Data to use –
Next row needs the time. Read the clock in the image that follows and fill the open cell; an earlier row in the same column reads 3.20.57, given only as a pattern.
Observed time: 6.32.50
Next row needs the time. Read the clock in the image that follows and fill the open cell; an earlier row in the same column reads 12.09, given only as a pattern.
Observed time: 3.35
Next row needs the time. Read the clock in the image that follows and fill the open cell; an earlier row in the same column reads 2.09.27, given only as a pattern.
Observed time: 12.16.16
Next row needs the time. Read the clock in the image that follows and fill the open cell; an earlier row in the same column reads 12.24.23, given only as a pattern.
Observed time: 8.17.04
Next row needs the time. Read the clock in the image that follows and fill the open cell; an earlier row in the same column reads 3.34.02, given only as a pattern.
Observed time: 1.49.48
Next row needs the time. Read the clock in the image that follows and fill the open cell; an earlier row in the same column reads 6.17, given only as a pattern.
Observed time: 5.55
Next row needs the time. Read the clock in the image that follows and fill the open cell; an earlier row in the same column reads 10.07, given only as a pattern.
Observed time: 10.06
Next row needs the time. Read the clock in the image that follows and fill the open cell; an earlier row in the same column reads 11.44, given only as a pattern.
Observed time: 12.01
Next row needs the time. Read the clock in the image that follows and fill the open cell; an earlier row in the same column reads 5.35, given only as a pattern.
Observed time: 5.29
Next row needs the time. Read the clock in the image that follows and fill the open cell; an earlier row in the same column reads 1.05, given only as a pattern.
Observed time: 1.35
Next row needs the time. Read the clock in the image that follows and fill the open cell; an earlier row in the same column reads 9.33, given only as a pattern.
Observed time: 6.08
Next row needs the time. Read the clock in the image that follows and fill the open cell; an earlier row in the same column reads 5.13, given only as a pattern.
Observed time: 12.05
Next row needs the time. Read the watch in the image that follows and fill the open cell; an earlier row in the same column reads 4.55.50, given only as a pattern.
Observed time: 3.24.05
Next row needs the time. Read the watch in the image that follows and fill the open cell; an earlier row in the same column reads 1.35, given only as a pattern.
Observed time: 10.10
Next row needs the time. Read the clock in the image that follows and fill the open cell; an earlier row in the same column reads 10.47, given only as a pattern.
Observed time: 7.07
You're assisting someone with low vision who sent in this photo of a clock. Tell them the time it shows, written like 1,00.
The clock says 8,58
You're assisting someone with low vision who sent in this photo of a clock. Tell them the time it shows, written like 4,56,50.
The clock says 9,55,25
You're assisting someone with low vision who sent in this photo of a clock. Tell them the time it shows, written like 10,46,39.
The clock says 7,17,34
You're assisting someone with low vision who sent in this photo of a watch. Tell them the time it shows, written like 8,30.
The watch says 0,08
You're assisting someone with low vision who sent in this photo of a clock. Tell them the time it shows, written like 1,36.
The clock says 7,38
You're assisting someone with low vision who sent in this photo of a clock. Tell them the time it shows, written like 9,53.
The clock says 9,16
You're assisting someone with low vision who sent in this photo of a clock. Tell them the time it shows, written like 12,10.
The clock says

Given exercise – Rewrite all of the data above, replacing "Observed time" with "Time shown" everywhere it occurs and keeping everything else the same.

Solution to this problem –
Next row needs the time. Read the clock in the image that follows and fill the open cell; an earlier row in the same column reads 3.20.57, given only as a pattern.
Time shown: 6.32.50
Next row needs the time. Read the clock in the image that follows and fill the open cell; an earlier row in the same column reads 12.09, given only as a pattern.
Time shown: 3.35
Next row needs the time. Read the clock in the image that follows and fill the open cell; an earlier row in the same column reads 2.09.27, given only as a pattern.
Time shown: 12.16.16
Next row needs the time. Read the clock in the image that follows and fill the open cell; an earlier row in the same column reads 12.24.23, given only as a pattern.
Time shown: 8.17.04
Next row needs the time. Read the clock in the image that follows and fill the open cell; an earlier row in the same column reads 3.34.02, given only as a pattern.
Time shown: 1.49.48
Next row needs the time. Read the clock in the image that follows and fill the open cell; an earlier row in the same column reads 6.17, given only as a pattern.
Time shown: 5.55
Next row needs the time. Read the clock in the image that follows and fill the open cell; an earlier row in the same column reads 10.07, given only as a pattern.
Time shown: 10.06
Next row needs the time. Read the clock in the image that follows and fill the open cell; an earlier row in the same column reads 11.44, given only as a pattern.
Time shown: 12.01
Next row needs the time. Read the clock in the image that follows and fill the open cell; an earlier row in the same column reads 5.35, given only as a pattern.
Time shown: 5.29
Next row needs the time. Read the clock in the image that follows and fill the open cell; an earlier row in the same column reads 1.05, given only as a pattern.
Time shown: 1.35
Next row needs the time. Read the clock in the image that follows and fill the open cell; an earlier row in the same column reads 9.33, given only as a pattern.
Time shown: 6.08
Next row needs the time. Read the clock in the image that follows and fill the open cell; an earlier row in the same column reads 5.13, given only as a pattern.
Time shown: 12.05
Next row needs the time. Read the watch in the image that follows and fill the open cell; an earlier row in the same column reads 4.55.50, given only as a pattern.
Time shown: 3.24.05
Next row needs the time. Read the watch in the image that follows and fill the open cell; an earlier row in the same column reads 1.35, given only as a pattern.
Time shown: 10.10
Next row needs the time. Read the clock in the image that follows and fill the open cell; an earlier row in the same column reads 10.47, given only as a pattern.
Time shown: 7.07
You're assisting someone with low vision who sent in this photo of a clock. Tell them the time it shows, written like 1,00.
The clock says 8,58
You're assisting someone with low vision who sent in this photo of a clock. Tell them the time it shows, written like 4,56,50.
The clock says 9,55,25
You're assisting someone with low vision who sent in this photo of a clock. Tell them the time it shows, written like 10,46,39.
The clock says 7,17,34
You're assisting someone with low vision who sent in this photo of a watch. Tell them the time it shows, written like 8,30.
The watch says 0,08
You're assisting someone with low vision who sent in this photo of a clock. Tell them the time it shows, written like 1,36.
The clock says 7,38
You're assisting someone with low vision who sent in this photo of a clock. Tell them the time it shows, written like 9,53.
The clock says 9,16
You're assisting someone with low vision who sent in this photo of a clock. Tell them the time it shows, written like 12,10.
The clock says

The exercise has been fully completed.